El secretario general de Desarrollo Sostenible de la Junta de Extremadura, Víctor del Moral, ha asegurado que se trata de “un acontecimiento de primer orden porque no solo se abre una nueva industria, sino que damos un impulso al mundo rural”. Ha defendido que iniciativas como esta garantizan que los jóvenes encuentren empleo en su tierra y que “la economía que genera el campo se quede aquí”. Además, ha recordado que la administración regional ha concedido una ayuda de 1,3 millones de euros para respaldar la inversión.
El alcalde de Gargáligas, Pedro Fort, ha subrayado que la inauguración marca “un antes y un después” en el desarrollo industrial de la localidad, con instalaciones a la vanguardia de la innovación que permitirán crear riqueza, empleo y frenar la despoblación.

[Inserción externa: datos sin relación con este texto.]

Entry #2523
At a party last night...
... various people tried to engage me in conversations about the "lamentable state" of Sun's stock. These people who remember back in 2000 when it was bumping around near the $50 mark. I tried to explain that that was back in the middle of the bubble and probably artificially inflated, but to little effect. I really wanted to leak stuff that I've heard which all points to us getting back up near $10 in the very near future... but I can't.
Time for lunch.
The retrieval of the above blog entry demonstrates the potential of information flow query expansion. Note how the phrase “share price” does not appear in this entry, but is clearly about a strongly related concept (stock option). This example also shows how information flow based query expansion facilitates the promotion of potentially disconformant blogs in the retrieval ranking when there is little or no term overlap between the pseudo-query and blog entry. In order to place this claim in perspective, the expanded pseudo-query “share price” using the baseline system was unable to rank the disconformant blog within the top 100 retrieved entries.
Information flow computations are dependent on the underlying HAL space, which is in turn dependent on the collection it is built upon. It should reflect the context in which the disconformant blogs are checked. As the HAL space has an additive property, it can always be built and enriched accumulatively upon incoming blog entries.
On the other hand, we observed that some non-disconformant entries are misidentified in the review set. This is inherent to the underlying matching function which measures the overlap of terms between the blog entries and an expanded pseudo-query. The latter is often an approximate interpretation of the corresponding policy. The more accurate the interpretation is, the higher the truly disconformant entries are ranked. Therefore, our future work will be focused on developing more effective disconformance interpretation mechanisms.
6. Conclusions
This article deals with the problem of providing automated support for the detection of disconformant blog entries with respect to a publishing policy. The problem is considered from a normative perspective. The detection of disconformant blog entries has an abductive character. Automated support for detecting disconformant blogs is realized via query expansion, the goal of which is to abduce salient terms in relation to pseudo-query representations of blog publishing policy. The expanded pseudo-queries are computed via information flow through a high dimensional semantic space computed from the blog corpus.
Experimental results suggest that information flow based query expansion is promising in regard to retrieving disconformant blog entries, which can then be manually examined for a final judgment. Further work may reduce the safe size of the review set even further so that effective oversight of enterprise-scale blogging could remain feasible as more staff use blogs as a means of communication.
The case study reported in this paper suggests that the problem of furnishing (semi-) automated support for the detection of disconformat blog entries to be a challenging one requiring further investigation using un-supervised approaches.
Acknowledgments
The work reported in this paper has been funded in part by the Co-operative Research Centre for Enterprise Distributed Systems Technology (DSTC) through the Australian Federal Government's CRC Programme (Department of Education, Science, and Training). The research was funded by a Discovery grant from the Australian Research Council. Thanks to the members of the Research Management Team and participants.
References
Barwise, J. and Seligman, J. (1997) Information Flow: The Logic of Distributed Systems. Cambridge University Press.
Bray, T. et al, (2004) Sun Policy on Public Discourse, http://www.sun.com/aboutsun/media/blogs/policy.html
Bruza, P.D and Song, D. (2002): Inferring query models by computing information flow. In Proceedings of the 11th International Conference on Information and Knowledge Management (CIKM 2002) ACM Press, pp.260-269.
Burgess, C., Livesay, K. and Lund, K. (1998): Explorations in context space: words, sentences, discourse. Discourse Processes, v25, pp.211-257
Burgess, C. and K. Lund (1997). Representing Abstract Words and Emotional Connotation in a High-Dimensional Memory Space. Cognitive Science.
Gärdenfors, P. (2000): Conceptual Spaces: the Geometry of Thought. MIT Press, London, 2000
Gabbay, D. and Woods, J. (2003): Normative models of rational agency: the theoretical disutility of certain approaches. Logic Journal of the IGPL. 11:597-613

Por su parte, el socio del proyecto, José Luis Morlanes, ha recalcado que la inversión en la almazara supone “un acto de confianza en el territorio y en los productores extremeños”, al tiempo que ha destacado la capacidad de molturación inicial de 20 millones de kilos, que podrá superar los 30 millones, y una bodega de 3,5 millones de kilos.
La planta comenzará a operar en la próxima campaña con el objetivo de convertirse en herramienta clave para los productores de aceituna de Extremadura.